Set of tasks:
1. Repeat word for word the part of the Human Rights Committee decision starting with "Gallego Diaz v." and going on through "(Oct. 3, 2005)".
2. Condense the paragraph of the Human Rights Committee decision that begins "The author, a trained engineer" into a short bulleted list that keeps its main facts.

VICE-CHAIRPERSONS: Mr. Rafael Rivas Posada (Colombia), Sir Nigel Rodley (United Kingdom), Mr. Roman Wieruszewski (Poland)

RAPPORTEUR: Mr. Ivan Shearer (Australia)

MEMBERS: Mr. Nisuke Ando (Japan), Mr. Prafullachandra Natwarlal Bhagwati (India), Mr. Alfredo Castillero Hoyos (Panama), Ms. Christine Chanet (France), Mr. Franco Depasquale (Malta), Mr. Maurice Glele Ahanhanzo (Benin), Mr. Walter Kalin (Switzerland), Mr. Ahmed Tawfik Khalil (Egypt), Mr. Rajsoomer Lallah (Mauritius), Mr. Martin Scheinin (Finland), Mr. Hipolito Solari Yrigoyen (Argentina), Ms. Ruth Wedgwood (United States), Mr. Maxwell Yalden (Canada)

PermaLink: http://www.worldcourts.com/hrc/eng/decisions/2004.11.03_Gallego_Diaz_v_Spain.htm

Gallego Diaz v. Spain, Comm. 988/2001, U.N. Doc. A/60/40, Vol. II, at 329 (HRC 2004)

Alt. Style of Cause: Mariano Gallego v. Spain

Report of the Human Rights Committee, U.N. GAOR, 60th Sess., Supp. No. 40, U.N. Doc. A/60/40, Annex VI, sect. J, at 329 (Oct. 3, 2005)

Represented By:

Emilio Ginés Santidrián


1. The author of the communication is Mariano Gallego Díaz, a Spanish citizen resident in Switzerland, born on 22 June 1930. He is represented by counsel, Emilio Ginés Santidrián.


2.1 The author, a trained engineer, worked in Spain from 1 March 1958 until 10 September 1982, when he emigrated to Switzerland. Throughout that period, the author paid contributions to the Spanish social security scheme on the maximum contribution basis for his occupational group. During his residence in Switzerland, the author paid contributions to the Swiss social security scheme until he retired in 1995. On retirement the author, pursuant to the Agreement between Spain and Switzerland on social security of 1969 and the Additional Agreement thereto of 1982, was entitled to retirement pensions under the Spanish and Swiss social security schemes respectively. By application of the pro rata temporis rule, 70 per cent of the pension is payable by the Spanish system and the rest by the Swiss system. [FN1]

[FN1] The amount of the Spanish pension in 1995 was 62,174 pesetas (373.67 euros) and the amount of the Swiss pension was 578 Swiss francs, both per month.

2.2 In order to determine the amount of the Spanish pension, the Spanish authorities, pursuant to article 14 of the bilateral Additional Agreement cited, [FN2] used the minimum contribution basis applicable in Spain to workers in the same profession. The author, who disputed the calculation, decided to initiate legal proceedings, since he considered that the basis applied to him should not correspond to the minimum contributions for his group. Other factors should also be taken into account, in particular the fact that until the year in which he emigrated he had paid contributions in Spain on the maximum contribution basis for his group.

[FN2] Article 14: "When ... all or part of the contribution period elected by the worker for determination of the regulatory basis for calculation of the benefit in question is completed under Swiss legislation, the competent Spanish institution shall determine that basis by taking into account the minimum contribution basis that was applicable in Spain for all or part of the period to workers in the same occupation as that exercised in Spain by the contributor." According to the author this provision was drafted at a time when the regulatory basis for a retirement pension, under Spanish legislation, was two contributory years over a period elected by the worker. With the promulgation of Act No. 26-1985 the regulatory basis became eight contributory years over a fixed period.

Record set:
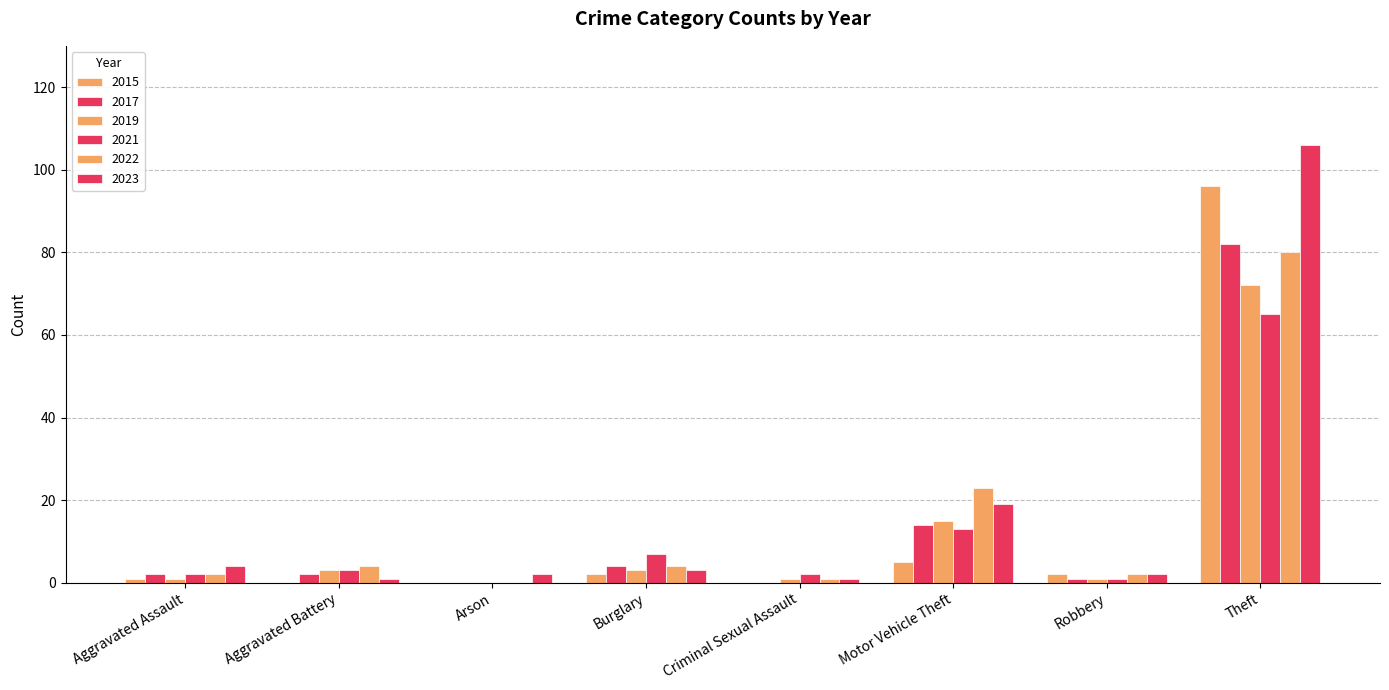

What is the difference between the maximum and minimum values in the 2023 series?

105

---

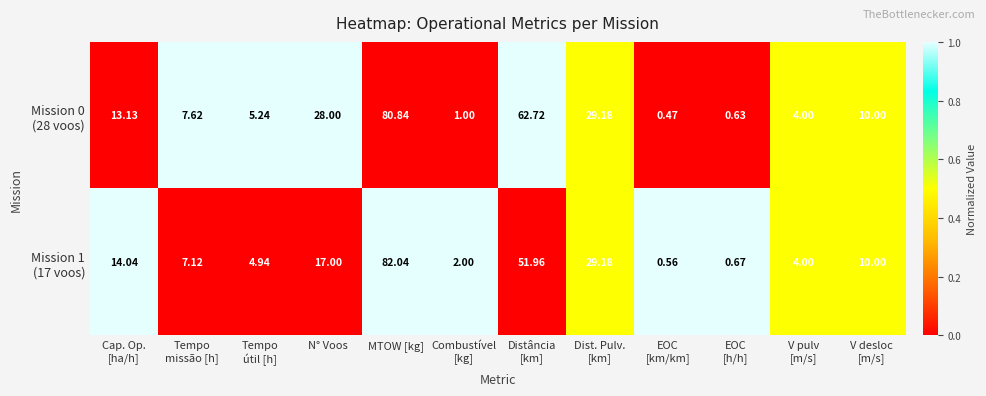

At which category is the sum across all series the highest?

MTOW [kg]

Responses:
1.
Gallego Diaz v. Spain, Comm. 988/2001, U.N. Doc. A/60/40, Vol. II, at 329 (HRC 2004)

Alt. Style of Cause: Mariano Gallego v. Spain

Report of the Human Rights Committee, U.N. GAOR, 60th Sess., Supp. No. 40, U.N. Doc. A/60/40, Annex VI, sect. J, at 329 (Oct. 3, 2005)

2.
- The author, a trained engineer, worked in Spain from 1 March 1958 until 10 September 1982, when he emigrated to Switzerland.
- In Spain he paid social security contributions on the maximum contribution basis for his occupational group.
- In Switzerland he paid into the Swiss social security scheme until he retired in 1995.
- On retirement he was entitled to pensions from both the Spanish and Swiss schemes. This entitlement came under the 1969 Spain–Switzerland social security Agreement and its 1982 Additional Agreement.
- Under the pro rata temporis rule, the Spanish system pays 70 percent of the pension and the Swiss system pays the rest.